__Exercise__: Can you repeat the records from their start through the line containing "첫 음절 ‘reg’에서 'r'을 빠르고 단단하", changing "Previous" to "Next" and leaving everything else as it is?

Transcribed page contents
%%

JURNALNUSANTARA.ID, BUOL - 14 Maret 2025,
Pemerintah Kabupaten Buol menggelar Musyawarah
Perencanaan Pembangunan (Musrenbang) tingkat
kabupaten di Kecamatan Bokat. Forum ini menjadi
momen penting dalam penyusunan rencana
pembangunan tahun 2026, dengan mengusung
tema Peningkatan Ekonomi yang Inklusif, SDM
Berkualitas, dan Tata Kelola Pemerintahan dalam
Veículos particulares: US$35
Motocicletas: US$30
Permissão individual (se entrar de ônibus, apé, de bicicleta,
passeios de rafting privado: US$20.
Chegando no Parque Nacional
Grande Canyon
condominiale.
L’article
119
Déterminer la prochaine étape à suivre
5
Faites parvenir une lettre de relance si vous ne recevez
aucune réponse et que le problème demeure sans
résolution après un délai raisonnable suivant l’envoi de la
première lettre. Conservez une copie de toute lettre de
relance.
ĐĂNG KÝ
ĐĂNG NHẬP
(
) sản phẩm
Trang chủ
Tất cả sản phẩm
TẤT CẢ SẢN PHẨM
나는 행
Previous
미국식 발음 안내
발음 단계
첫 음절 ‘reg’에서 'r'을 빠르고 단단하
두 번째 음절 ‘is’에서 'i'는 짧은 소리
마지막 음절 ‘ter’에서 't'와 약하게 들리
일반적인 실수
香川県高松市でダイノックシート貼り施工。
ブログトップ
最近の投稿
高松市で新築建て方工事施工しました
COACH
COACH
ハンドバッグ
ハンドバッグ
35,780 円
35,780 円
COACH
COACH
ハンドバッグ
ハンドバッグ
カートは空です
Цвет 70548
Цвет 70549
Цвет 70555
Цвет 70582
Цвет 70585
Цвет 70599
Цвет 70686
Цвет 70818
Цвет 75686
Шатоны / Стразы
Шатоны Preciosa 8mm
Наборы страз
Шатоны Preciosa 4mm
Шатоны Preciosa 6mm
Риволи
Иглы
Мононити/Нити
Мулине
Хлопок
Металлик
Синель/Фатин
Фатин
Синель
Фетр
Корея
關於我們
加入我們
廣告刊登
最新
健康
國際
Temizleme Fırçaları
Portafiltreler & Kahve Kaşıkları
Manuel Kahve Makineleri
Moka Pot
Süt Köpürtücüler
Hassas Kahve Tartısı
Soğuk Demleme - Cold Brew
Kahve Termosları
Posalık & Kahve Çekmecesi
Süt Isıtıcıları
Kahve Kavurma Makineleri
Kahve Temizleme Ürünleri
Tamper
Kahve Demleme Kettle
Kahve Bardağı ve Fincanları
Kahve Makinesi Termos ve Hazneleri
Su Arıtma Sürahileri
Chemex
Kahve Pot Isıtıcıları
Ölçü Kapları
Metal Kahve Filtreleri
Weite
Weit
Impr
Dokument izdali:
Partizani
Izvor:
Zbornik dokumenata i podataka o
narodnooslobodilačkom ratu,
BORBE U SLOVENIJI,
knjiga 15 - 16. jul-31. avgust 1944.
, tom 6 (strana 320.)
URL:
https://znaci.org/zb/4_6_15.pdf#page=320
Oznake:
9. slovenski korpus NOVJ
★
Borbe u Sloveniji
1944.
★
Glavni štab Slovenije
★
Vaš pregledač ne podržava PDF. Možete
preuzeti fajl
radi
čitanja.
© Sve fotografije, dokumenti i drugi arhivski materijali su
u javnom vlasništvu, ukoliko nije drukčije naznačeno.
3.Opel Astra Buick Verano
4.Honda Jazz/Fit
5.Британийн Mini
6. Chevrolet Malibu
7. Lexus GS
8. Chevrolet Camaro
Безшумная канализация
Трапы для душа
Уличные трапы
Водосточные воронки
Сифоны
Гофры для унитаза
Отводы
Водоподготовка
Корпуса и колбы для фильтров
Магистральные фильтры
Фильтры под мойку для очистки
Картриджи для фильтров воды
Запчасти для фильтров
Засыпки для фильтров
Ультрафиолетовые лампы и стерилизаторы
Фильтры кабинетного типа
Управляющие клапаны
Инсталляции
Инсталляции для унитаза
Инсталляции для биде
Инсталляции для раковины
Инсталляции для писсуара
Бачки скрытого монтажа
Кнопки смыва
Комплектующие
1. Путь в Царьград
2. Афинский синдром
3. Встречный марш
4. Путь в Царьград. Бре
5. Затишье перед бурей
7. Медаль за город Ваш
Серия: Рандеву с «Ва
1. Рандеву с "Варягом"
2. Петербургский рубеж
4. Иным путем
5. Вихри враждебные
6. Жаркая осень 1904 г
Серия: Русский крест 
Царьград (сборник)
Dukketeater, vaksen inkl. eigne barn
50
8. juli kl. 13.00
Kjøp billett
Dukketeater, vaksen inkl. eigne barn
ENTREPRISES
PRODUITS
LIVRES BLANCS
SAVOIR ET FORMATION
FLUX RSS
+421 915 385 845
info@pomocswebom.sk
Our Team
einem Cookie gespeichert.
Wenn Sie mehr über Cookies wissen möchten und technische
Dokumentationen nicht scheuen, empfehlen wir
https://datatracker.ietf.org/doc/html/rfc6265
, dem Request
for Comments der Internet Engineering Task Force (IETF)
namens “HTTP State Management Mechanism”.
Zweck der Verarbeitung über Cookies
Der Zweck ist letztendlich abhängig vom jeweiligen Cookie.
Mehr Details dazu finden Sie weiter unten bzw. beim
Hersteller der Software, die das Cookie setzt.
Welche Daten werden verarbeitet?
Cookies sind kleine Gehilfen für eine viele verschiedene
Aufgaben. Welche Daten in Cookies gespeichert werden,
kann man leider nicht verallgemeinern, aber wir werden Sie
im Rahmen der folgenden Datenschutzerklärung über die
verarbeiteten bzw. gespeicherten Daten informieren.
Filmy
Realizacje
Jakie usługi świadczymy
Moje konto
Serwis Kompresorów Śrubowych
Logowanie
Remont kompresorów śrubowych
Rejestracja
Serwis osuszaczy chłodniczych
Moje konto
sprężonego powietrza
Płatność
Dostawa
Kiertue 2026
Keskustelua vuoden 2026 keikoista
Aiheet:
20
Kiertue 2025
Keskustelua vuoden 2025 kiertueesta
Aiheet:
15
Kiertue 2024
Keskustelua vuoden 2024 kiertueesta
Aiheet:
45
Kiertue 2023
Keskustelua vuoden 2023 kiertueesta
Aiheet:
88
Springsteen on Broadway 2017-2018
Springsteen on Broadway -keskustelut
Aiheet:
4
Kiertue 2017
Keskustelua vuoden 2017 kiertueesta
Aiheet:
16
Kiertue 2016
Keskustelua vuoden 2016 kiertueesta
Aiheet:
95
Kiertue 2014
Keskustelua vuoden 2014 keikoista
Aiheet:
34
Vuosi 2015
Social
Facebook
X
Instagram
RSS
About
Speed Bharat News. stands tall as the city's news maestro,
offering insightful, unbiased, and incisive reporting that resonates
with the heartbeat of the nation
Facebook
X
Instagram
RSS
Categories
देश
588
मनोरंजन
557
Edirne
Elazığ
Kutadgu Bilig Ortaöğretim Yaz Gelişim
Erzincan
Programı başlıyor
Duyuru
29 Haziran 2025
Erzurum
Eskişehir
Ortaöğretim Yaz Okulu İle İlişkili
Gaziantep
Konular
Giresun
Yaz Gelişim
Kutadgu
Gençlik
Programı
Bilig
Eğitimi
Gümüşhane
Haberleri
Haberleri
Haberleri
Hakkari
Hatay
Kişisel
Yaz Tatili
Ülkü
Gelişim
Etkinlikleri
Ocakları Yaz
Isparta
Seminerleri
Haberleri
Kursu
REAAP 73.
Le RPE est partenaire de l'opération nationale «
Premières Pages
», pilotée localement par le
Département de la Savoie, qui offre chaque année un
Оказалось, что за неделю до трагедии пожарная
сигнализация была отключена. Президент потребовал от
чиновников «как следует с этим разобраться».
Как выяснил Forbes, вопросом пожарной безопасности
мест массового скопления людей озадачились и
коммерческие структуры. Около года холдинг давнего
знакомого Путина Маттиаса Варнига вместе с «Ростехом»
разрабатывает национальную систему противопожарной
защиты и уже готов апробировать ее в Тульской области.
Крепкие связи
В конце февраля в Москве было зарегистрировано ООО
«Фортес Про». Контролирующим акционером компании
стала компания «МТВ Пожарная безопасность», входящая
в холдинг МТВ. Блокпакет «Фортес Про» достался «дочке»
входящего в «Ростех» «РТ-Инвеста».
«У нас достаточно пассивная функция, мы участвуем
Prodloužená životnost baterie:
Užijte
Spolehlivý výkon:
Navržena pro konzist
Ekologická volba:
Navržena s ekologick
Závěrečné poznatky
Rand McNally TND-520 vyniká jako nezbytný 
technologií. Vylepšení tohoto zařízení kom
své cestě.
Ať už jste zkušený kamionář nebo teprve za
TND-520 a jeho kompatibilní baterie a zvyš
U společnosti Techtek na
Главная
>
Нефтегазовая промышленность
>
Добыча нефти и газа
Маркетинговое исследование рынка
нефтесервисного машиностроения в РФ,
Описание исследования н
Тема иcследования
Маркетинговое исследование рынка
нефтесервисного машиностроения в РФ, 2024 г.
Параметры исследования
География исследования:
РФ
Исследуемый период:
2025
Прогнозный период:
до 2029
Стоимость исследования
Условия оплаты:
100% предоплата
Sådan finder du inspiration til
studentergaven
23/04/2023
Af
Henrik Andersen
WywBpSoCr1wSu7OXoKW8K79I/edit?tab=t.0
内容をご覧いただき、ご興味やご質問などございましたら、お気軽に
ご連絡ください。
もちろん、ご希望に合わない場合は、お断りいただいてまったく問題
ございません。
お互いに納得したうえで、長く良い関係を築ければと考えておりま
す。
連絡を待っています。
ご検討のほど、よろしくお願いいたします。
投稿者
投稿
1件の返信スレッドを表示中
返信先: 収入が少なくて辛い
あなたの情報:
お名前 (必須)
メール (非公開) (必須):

%%

__Exercise result__:
JURNALNUSANTARA.ID, BUOL - 14 Maret 2025,
Pemerintah Kabupaten Buol menggelar Musyawarah
Perencanaan Pembangunan (Musrenbang) tingkat
kabupaten di Kecamatan Bokat. Forum ini menjadi
momen penting dalam penyusunan rencana
pembangunan tahun 2026, dengan mengusung
tema Peningkatan Ekonomi yang Inklusif, SDM
Berkualitas, dan Tata Kelola Pemerintahan dalam
Veículos particulares: US$35
Motocicletas: US$30
Permissão individual (se entrar de ônibus, apé, de bicicleta,
passeios de rafting privado: US$20.
Chegando no Parque Nacional
Grande Canyon
condominiale.
L’article
119
Déterminer la prochaine étape à suivre
5
Faites parvenir une lettre de relance si vous ne recevez
aucune réponse et que le problème demeure sans
résolution après un délai raisonnable suivant l’envoi de la
première lettre. Conservez une copie de toute lettre de
relance.
ĐĂNG KÝ
ĐĂNG NHẬP
(
) sản phẩm
Trang chủ
Tất cả sản phẩm
TẤT CẢ SẢN PHẨM
나는 행
Next
미국식 발음 안내
발음 단계
첫 음절 ‘reg’에서 'r'을 빠르고 단단하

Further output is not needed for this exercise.